Task details: Write out, word for word, the stretch from "Graphite One Inc." through "feasibility study (FS)." in the Graphite One excerpt below.

Excerpt:
+++
Graphite One Inc. (GPH:TSX.V; GPHOF:OTCQX) announced that the U.S. Department of Defense has increased its share of expenditures in a cost-share agreement with the company.

The DoD increased its share from 50% to 75% of Graphite One's Defense Production Act grant to facilitate accelerated completion of the company's feasibility study (FS).

Based on a revised contract value of US$49.8 million, the DoD's maximum share of the accelerated FS program is now US$37.3 million.

"This development in our planned 100% U.S.-based graphite supply chain demonstrates the momentum Graphite One is building," said Graphite One Chief Executive Officer Anthony Huston. "For our shareholders, this means that for every dollar we spend advancing the Graphite Creek accelerated Feasibility Study, G1 receives 75% of those expenditures in DoD grant funding rather than 50% upon submission. We welcome the support of the Department of Defense as we continue our efforts to build a U.S. industrial capacity that serves the renewable energy transition, technology development, and national security."

Production of the element is needed for batteries in electric vehicles (EVs). Last fall, China imposed export controls on the substance. The battle recently escalated as U.S. President Joe Biden signed an executive order establishing a 25% tariff on Chinese imports, including natural graphite.

The U.S. is currently 100% import-dependent for natural graphite. Graphite One is working to develop a complete U.S.-based graphite supply chain solution anchored by its Graphite Creek deposit in Alaska and a proposed battery anode active material production plant in Ohio.

"The Graphite Creek deposit (is) recognized by the U.S. Geological Survey as the largest graphite deposit in the U.S.," the company said in a release.
+++
Input data:
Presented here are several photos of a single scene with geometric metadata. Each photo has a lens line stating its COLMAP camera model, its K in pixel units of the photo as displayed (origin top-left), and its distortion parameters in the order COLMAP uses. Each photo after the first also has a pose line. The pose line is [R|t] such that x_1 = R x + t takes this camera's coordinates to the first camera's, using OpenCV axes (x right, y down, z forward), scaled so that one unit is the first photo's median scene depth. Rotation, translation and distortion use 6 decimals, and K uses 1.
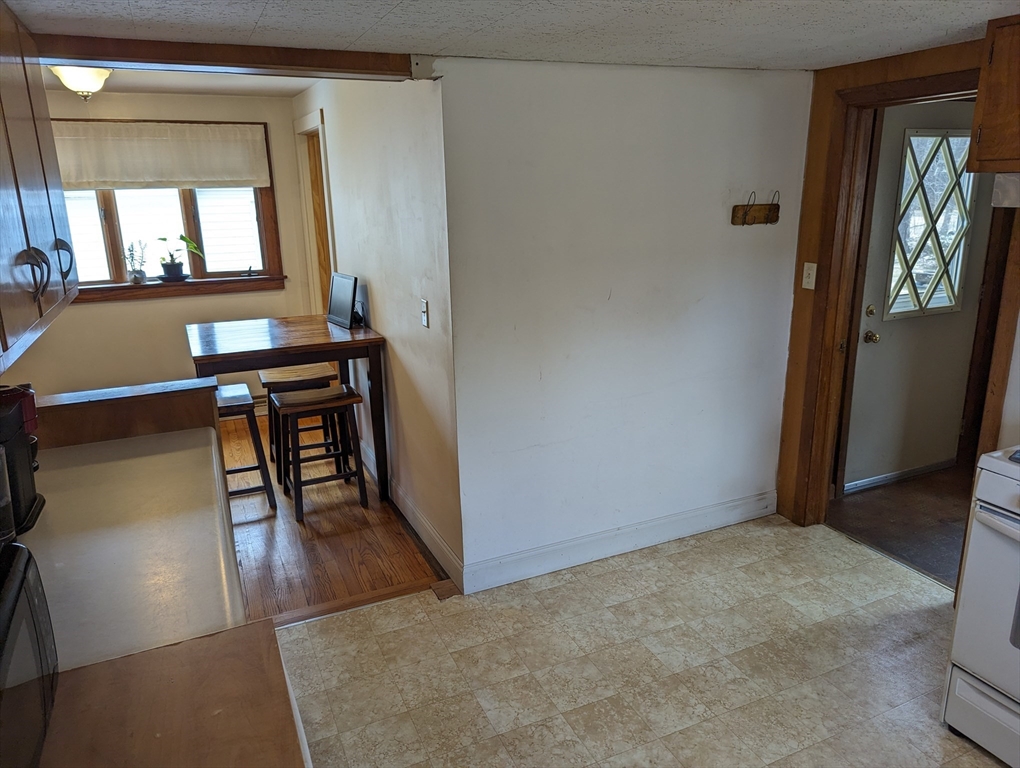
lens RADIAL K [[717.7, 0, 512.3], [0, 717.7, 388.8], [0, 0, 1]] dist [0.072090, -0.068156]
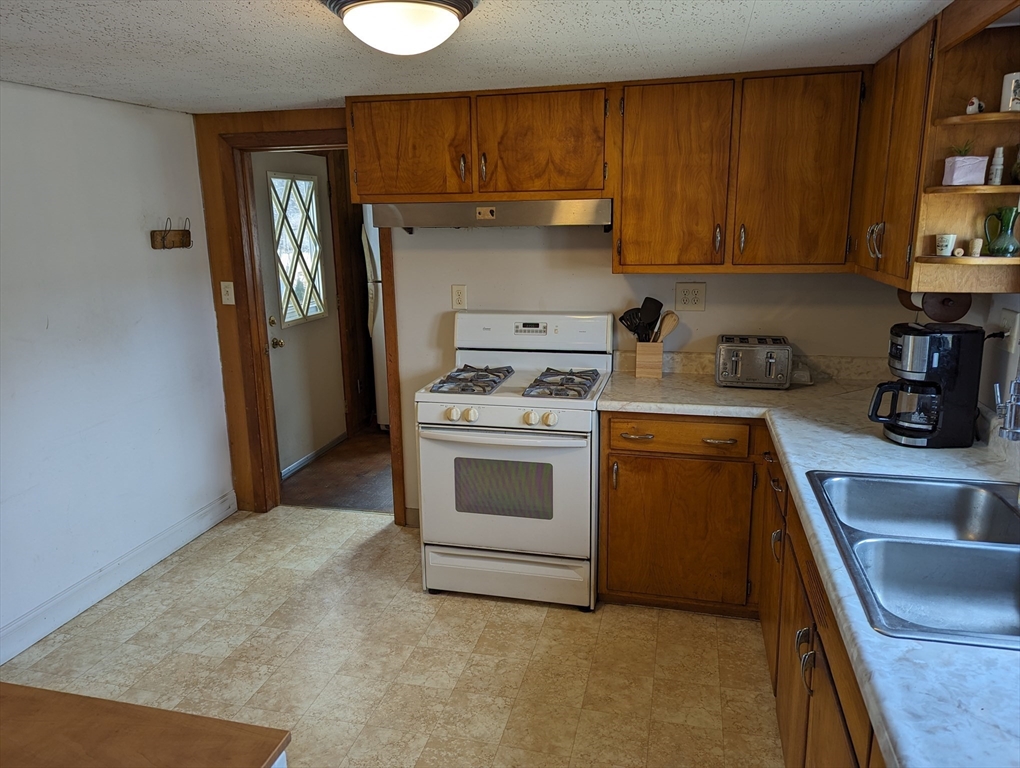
+++
Completed task:
Graphite One Inc. (GPH:TSX.V; GPHOF:OTCQX) announced that the U.S. Department of Defense has increased its share of expenditures in a cost-share agreement with the company.

The DoD increased its share from 50% to 75% of Graphite One's Defense Production Act grant to facilitate accelerated completion of the company's feasibility study (FS).